Peningkatan Ekonomi Pasca Bantuan Sapi Perah di Kelurahan
Sebelum mendapatkan bantuan sapi perah, masyarakat yang tinggal di Kelurahan 28 Purwoasri Metro Utara adalah petani dan buruh tani, namun sejak mendapat bantuan sapi perah dari Pemkot Metro, masyarakat yang tinggal di Kecamatan 28 Purwoasri Metro Utara sekarang menjadi Bapak Supriono , Pak Suwondo, Pak Gimun dan Pak Sarjiman kini bisa menambah penghasilan dengan menjual susu dari sapi perah tersebut. Kini keadaan pendidikan masyarakat Kelurahan 28 Purwoasri Metro Utara membaik, masyarakat yang semula hanya tamat SMA, kini lebih mementingkan pendidikan dan memasuki pendidikan tinggi dengan bantuan sapi perah. dari Pak Supriono, Pak Suwondo, Pak Gimun dan Pak Sarjiman sekarang bisa melanjutkan ke pendidikan yang lebih tinggi. Masyarakat Kecamatan Purwoasri Metro Utara 28 yang sebelum mendapatkan bantuan sapi perah dari pemerintah Kota Metro bekerja sebagai petani dan buruh tani, yang hanya bergantung pada hasil panen, banyak masyarakat yang masih memiliki rumah di keadaan sederhana dan mungkin mereka masih belum layak.
Dengan bantuan sapi perah yang dipasok oleh pemerintah, Bpk. Supriono, Bpk. Suwondo, Mr. Gimun dan Mr. Rumah Sarjiman sekarang lebih bagus dan bisa dikatakan permanen. Pada awalnya tidak mudah bagi para peternak untuk memelihara sapi perah ini karena harus menanggung biaya tambahan untuk pakan dan pemeliharaan, sehingga memutuskan untuk tidak menjualnya ditambah dengan hasil panen yang fluktuatif dari tahun 2004-2018 pada akhirnya, apa yang terjadi? tersisa hari ini 4 orang yang masih memiliki sapi perah yaitu Bpk. Supriyono, Bpk. Suwondo, Mr. Gimun dan Mr. Srjiman, keempat orang ini masih memiliki usaha pemerahan susu di Kecamatan 28 Purwoasri Metro Utara. Dengan bantuan pemerintah kota dan Dinas Peternakan Kota Metro yang sangat mempengaruhi perekonomian masyarakat Kelurahan 28 Purwoasri Metro Utara.
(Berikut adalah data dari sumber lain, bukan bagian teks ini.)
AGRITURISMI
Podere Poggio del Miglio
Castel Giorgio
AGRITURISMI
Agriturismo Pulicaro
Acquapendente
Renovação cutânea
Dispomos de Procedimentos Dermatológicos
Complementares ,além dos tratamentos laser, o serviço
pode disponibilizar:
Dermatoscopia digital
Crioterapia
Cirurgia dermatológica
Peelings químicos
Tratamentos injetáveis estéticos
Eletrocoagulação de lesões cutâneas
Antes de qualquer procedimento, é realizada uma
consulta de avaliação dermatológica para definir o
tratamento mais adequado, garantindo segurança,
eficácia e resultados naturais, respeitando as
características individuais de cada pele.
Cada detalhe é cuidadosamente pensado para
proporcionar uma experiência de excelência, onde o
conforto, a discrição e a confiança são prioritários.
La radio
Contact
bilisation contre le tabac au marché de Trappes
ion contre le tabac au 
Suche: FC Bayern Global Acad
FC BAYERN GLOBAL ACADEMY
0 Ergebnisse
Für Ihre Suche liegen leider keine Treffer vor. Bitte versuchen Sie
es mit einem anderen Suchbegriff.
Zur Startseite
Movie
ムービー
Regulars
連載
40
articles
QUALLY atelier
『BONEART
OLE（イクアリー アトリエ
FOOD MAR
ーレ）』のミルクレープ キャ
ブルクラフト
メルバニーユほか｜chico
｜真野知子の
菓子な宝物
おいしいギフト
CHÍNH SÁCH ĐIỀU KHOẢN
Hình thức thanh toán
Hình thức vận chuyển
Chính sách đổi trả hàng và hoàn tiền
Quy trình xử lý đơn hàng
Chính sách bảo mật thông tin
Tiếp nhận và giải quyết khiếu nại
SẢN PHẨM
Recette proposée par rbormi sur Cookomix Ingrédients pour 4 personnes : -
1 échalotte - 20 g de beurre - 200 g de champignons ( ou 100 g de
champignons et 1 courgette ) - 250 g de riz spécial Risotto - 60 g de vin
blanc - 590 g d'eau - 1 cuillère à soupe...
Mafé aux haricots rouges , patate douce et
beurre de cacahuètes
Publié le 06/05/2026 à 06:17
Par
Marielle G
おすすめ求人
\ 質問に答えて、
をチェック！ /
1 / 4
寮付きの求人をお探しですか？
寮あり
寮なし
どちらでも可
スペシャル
Masyarakat merasa sangat terbantu dengan adanya program bantuan sapi perah, dimana mereka dapat menambah penghasilan. Sebelum mendapatkan bantuan sapi perah, masyarakat yang tinggal di Kecamatan 28 Purwoasri Metro Utara adalah petani dan buruh tani, namun sejak mendapat bantuan dari pemerintah kota Metro, kini masyarakat dapat menambah penghasilan dengan menjual susu dari peternakan sapi perah tersebut. sapi.. Dari segi pendidikan masyarakat Kelurahan 28 Purwoasri Metro Utara sekarang sudah semakin baik. Masyarakat yang awalnya hanya lulusan SMA, kini lebih mementingkan pendidikan dan akses ke pendidikan tinggi dengan bantuan sapi perah ini. .
Peternak di Kecamatan 28 Purwoasri hendaknya berkonsultasi dengan Dinas Peternakan untuk mendidik masyarakat dan pemuda di sekitarnya agar mau dan mampu memelihara sapi perah agar bisa lebih berkembang lagi.
PENUTUP
Kesimpulan
Kepemilikan barang-barang berharga juga dapat dijadikan tolak ukur peningkatan ekonomi, keterbatasan yang dimiliki oleh masyarakat yang hanya berprofesi sebagai petani dan buruh tani, masyarakat tidak dapat membeli barang-barang yang nilainya cukup tinggi, seperti kendaraan bermotor. Namun, saat ini masyarakat di Kecamatan 28 Purwoasri Metro Utara yang sudah mendapatkan bantuan sapi perah kini sudah bisa membeli kendaraan. Dulu mereka hanya membeli sepeda, sekarang mereka bisa membeli sepeda motor bahkan mobil.
Saran
Eva Ervani, „'Analisis faktor-faktor yang mempengaruhi pertumbuhan ekonomi di Indonesia'‟, e-Jurnal, Volume.VII, no. Remaja (12-16 tahun)", e-Magazine, volume 2, no. 2 tahun 2016.